Steve, I'd actually been waiting on your response to Kevin's June 22, 2009 10:32 PM post, so... pretty disappointed to see you've deleted it. Bad form and certainly not gracious to either your readers or commenters.

trouscaillon, to each his own but I thought Steve did do the gracious thing. I followed some of the dissenting posts and thought they were incredibly stupid, nasty, and personal. The argumentation was so weak that it too managed to be offensive. But like I said, to each his own. Still, there are limits and no one has to be a punching bag for those seeking outlets for their maladjustments.
If you scan back to June 21, 1:46pm you will see I invited some dialogue, no luck.
There are places for these types, I hope this isn't one of them.

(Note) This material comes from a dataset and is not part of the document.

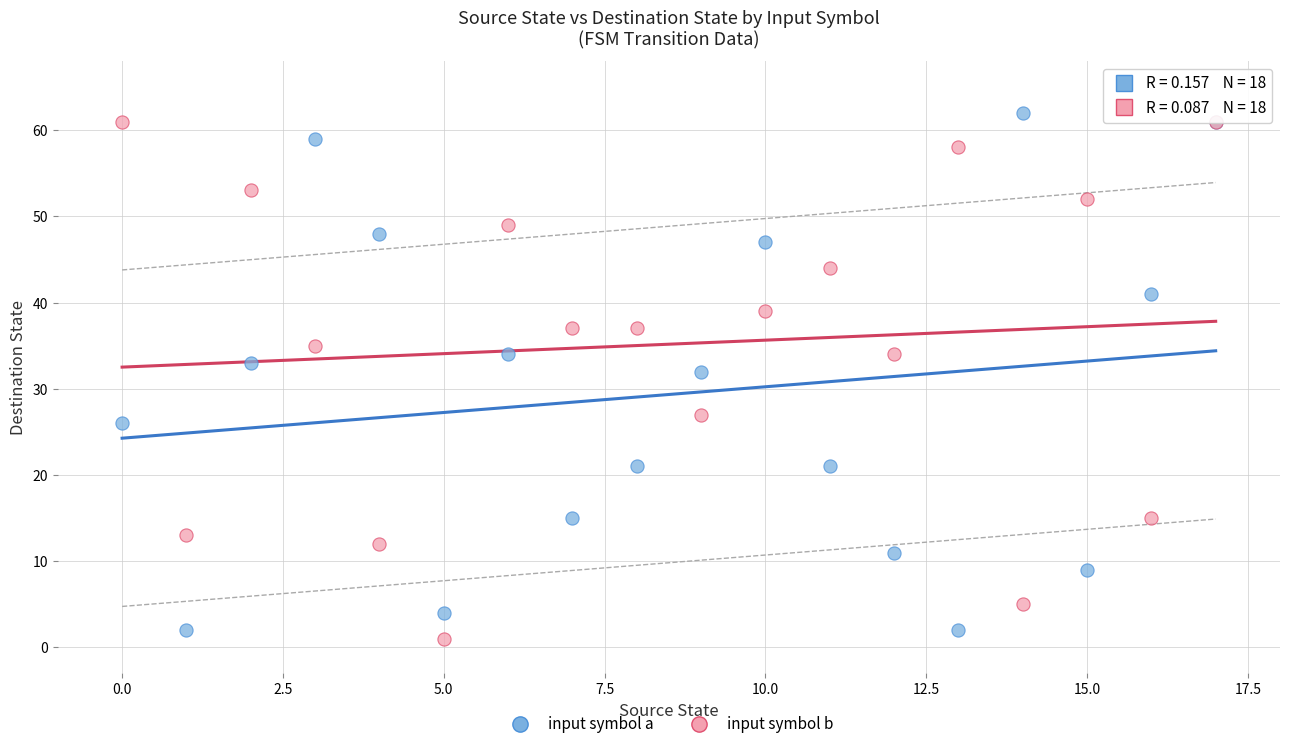

What are all the series names shown in the legend?

input symbol a, input symbol b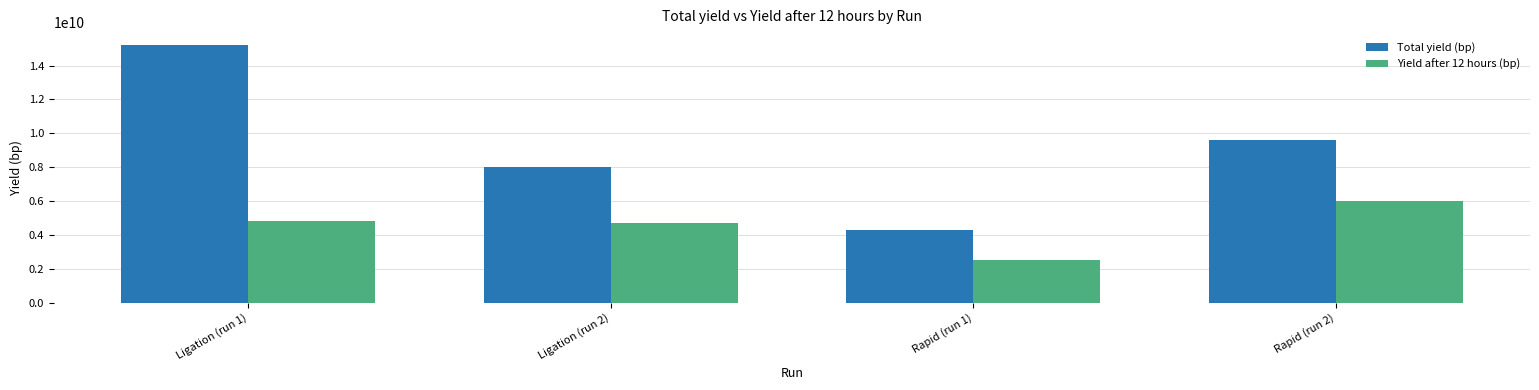

What is the sum of all Yield after 12 hours (bp) values?

18088635089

trouscaillon, I'm sorry that you're disappointed.

But in my post of 2:12 p.m. on the 22nd, I laid out the conditions for Kevin's continued participation.

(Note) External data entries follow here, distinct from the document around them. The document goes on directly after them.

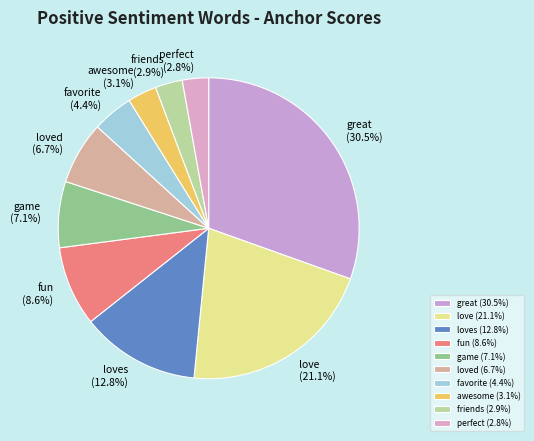

What portion of the pie excludes perfect?

97.2%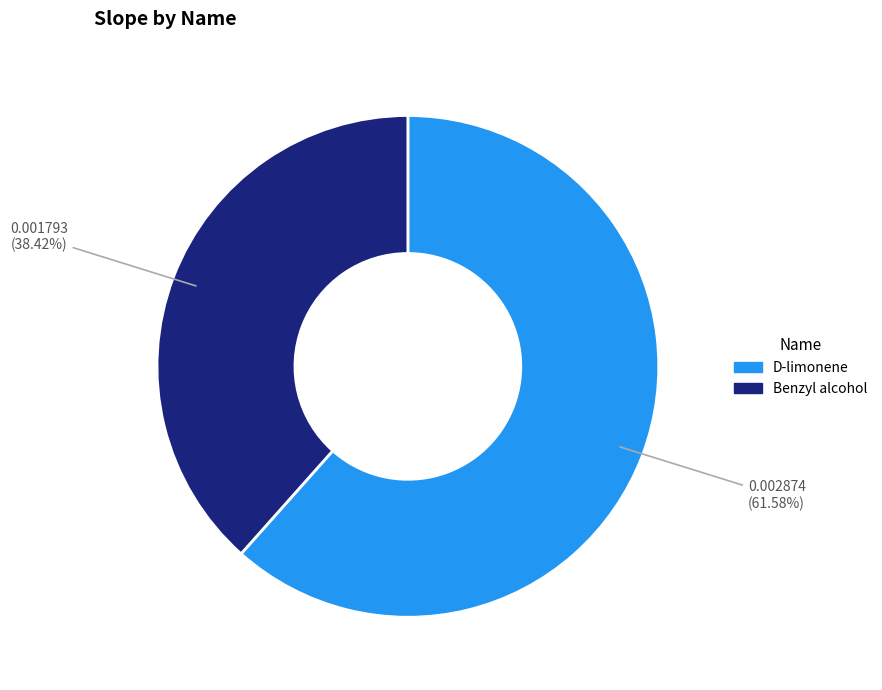

Rank the categories by value from highest to lowest.

D-limonene, Benzyl alcohol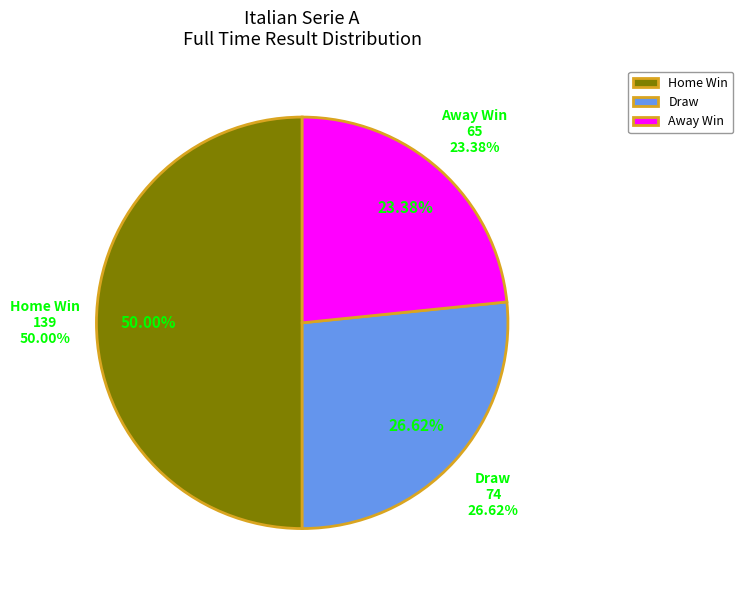

How many slices are in this pie chart?

3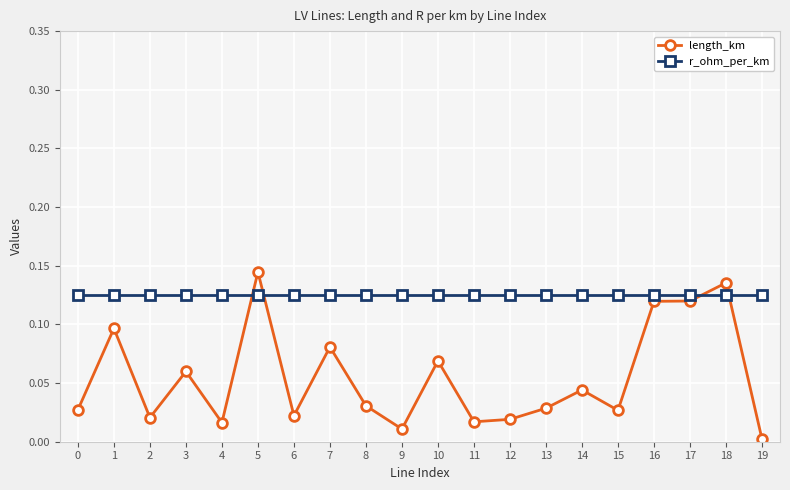

Rank the series by their maximum value, from lowest to highest.

r_ohm_per_km, length_km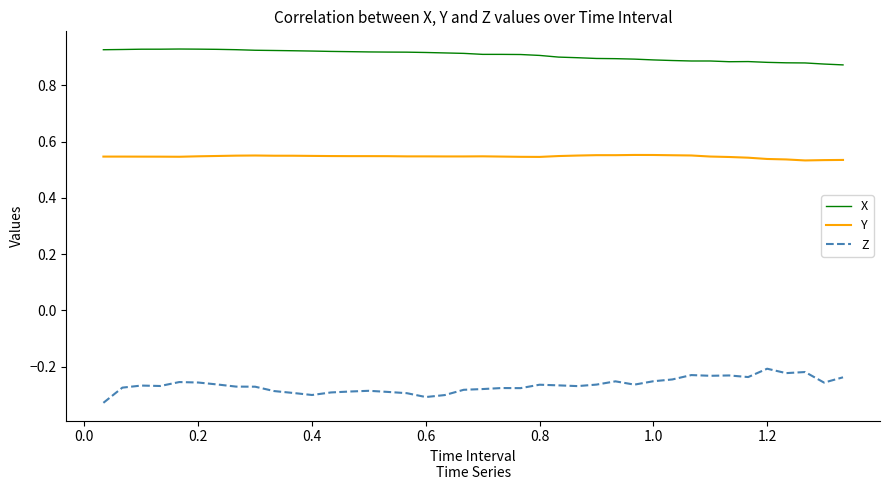

Which series has the largest total across all categories?

X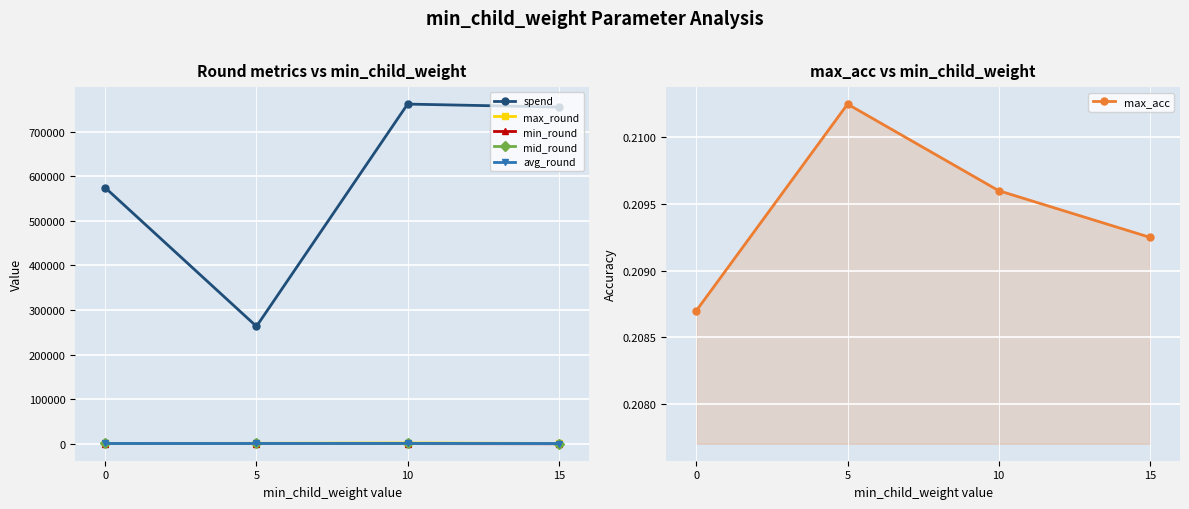

How many lines are shown in the chart?

6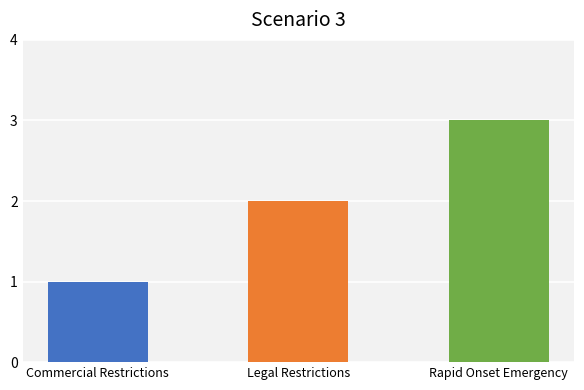

Count the values in the range 1 to 3.

3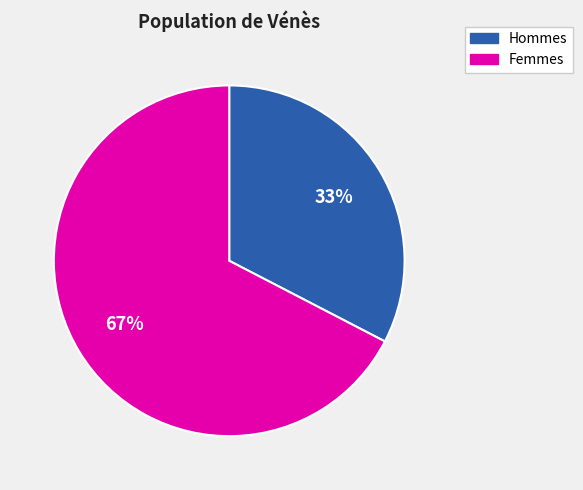

Rank the categories by value from lowest to highest.

Hommes, Femmes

He defied those conditions.

And if there's anything I've learned from my awful, depressing years of teaching adolescent boys, it's that once you lay down a condition you must stick to it - or they'll walk right over you from there on out.

johnt: thanks, as always, for your good sense & good will.

Hesperado: Your claim that "the best thing that happened to Iran was the Shah" might just be defensible, had the Shah's regime not led to Khomeini's take-over. But it did.